Take the chosen en-US variant and translate it into fr-FR, de-DE, es-ES, es-419, pt-BR, ja-JP, ko, zh-CN, zh-TW, and ar. Preserve keyword semantic intent — don’t just literally translate the keywords, use whatever people search for in that language. Note per-locale where the keyword substitution changes character count materially.

Write results to metadata/<locale>/.

Preview what will be sent to Play:

Terminal window
gplay listings push \
--package com.example.app \
--listings-dir ./metadata \
--dry-run

Diff against production to double-check:

Terminal window
# Save current state
gplay listings list --package com.example.app \
| jq -r '.[].language' \
| while read L; do
gplay listings get --package com.example.app --locale $L \
> "./aso-audit/before-${L}.json"
done
# Compare against your metadata/ files with jq or diff

Ship inside an edit session so everything commits atomically:

Terminal window
gplay listings push \
--package com.example.app \
--listings-dir ./metadata

If anything fails mid-way, gplay discards the edit — the Play Console goes back to exactly its previous state, no partial half-updated locales.

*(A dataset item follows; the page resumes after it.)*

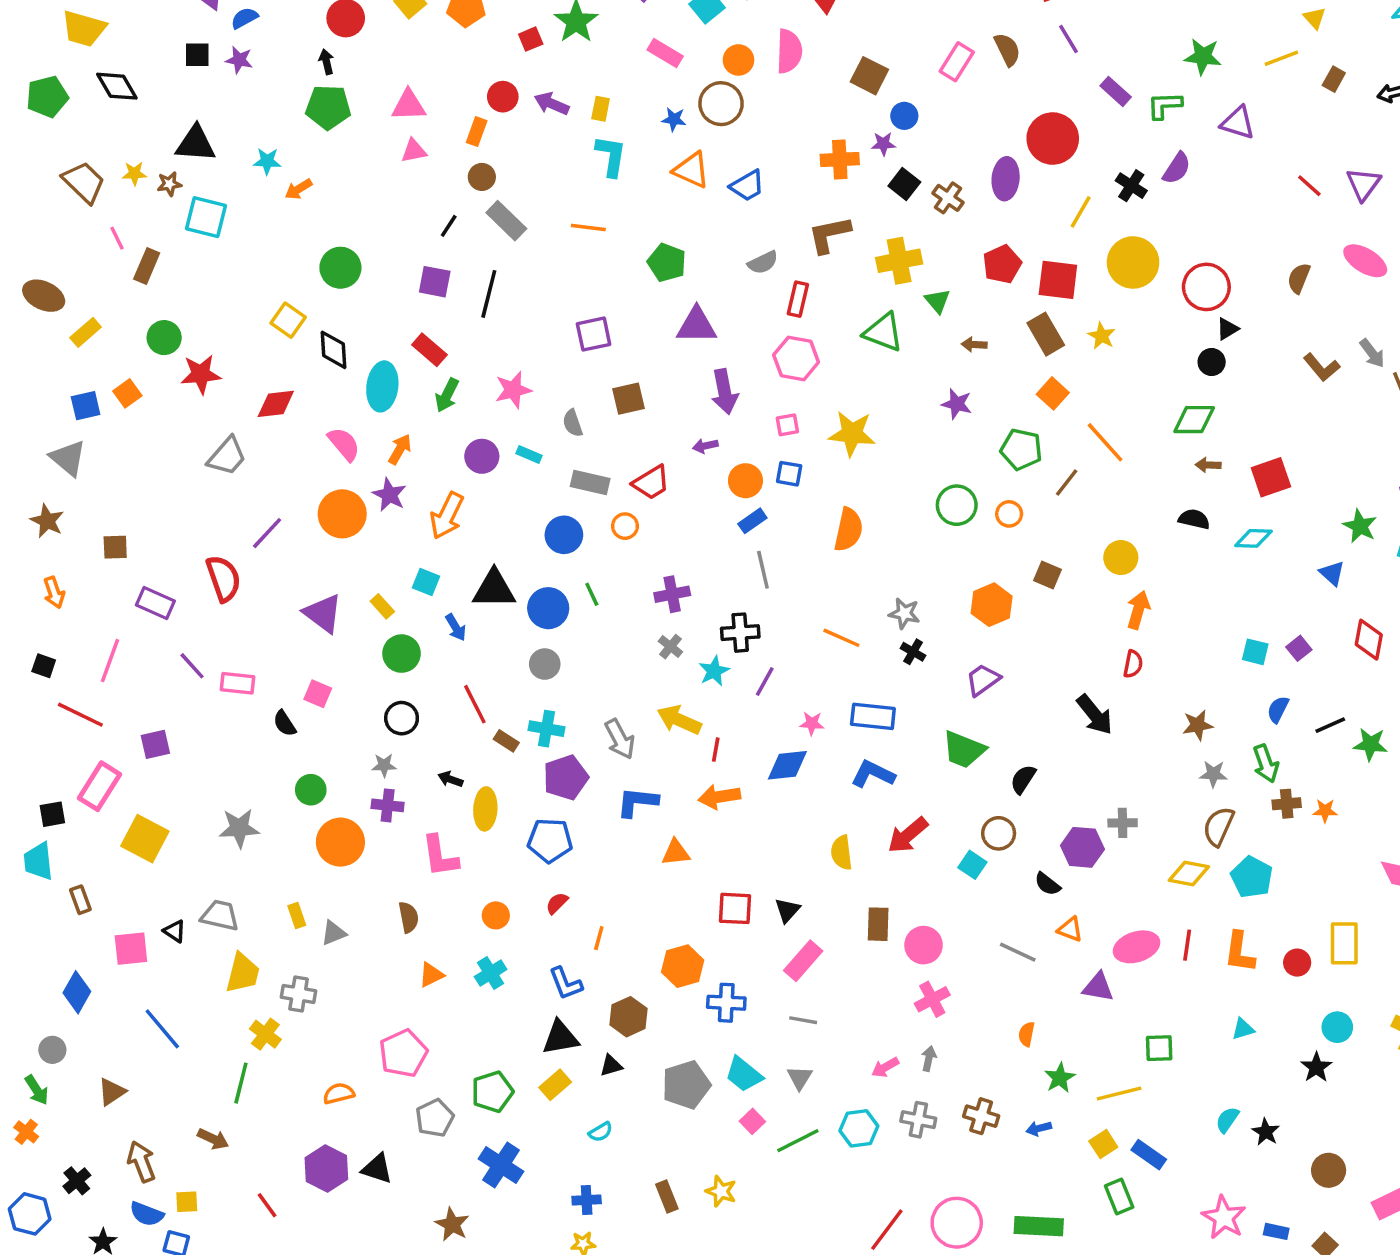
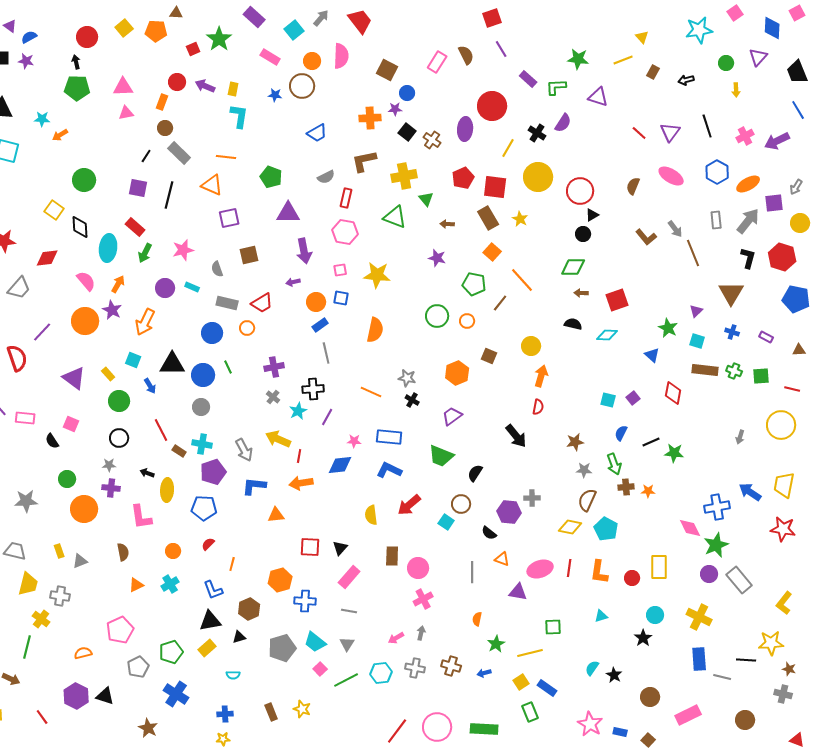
orange triangle: (691, 170) -> (212, 185), moved
gray line: (1018, 952) -> (472, 572), turned 65
cyan semicircle: (601, 1132) -> (233, 675), turned 32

Google doesn’t expose keyword-rank APIs, so the honest answer is: install rankings tracking (App Radar, AppTweak, Sensor Tower) and correlate the rank change to your ship date. gplay can’t do this piece.

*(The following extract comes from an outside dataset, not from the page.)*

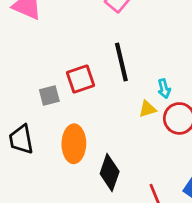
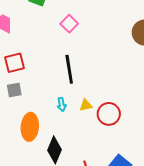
red square: (81, 79) -> (15, 63), moved
cyan arrow: (164, 89) -> (62, 105), moved

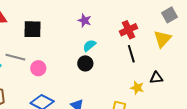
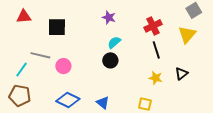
black triangle: (156, 78) -> (182, 74), turned -32
yellow star: (137, 88) -> (156, 78), moved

What gplay can do is monitor install/impression trends via gplay reports statistics:

Terminal window
# Install statistics report
gplay reports statistics list --package com.example.app
gplay reports statistics download \
--package com.example.app \
--report-type INSTALLS \
--year 2026 --month 7 \
--output ./reports/

Compare month-over-month against your ship date. Not as precise as a rank tracker but free and useful.

The full end-to-end workflow, as a single prompt

Section titled “The full end-to-end workflow, as a single prompt”

Once you’ve done this cycle once by hand, you can compress it. In Claude Code:

Run a Google Play ASO audit for com.example.app:

  1. Pull every current listing to ./aso-audit/.
  2. Web-research the top 20 keywords the top 5 habit-tracking apps target on Play (Streaks, Habitica, Way of Life, Loop, Done).
  3. Rank my locales by improvement potential.
  4. For the top 3 locales, draft 3 title/short/long description variants each.
  5. Wait for me to pick the winners.
  6. Translate winners to the remaining locales.
  7. Dry-run gplay listings push and show me the payload.
  8. Wait for my approval, then push.

Use the metadata-sync skill from tamtom/gplay-cli-skills for the file layout.

An afternoon’s worth of clickwork becomes a review session.

Terminal window
brew install tamtom/tap/gplay
gplay setup --auto
npx skills add tamtom/gplay-cli-skills

Full listings reference at /reference/listings/. For deeper locale handling see Managing 80+ Google Play locales from the terminal.

The ASO cycle is where CLIs and AI agents together outperform every other workflow — the tedious parts (audit, translate, push) are exactly the parts machines do best, and the judgment parts (brand voice, keyword tradeoffs) stay with you.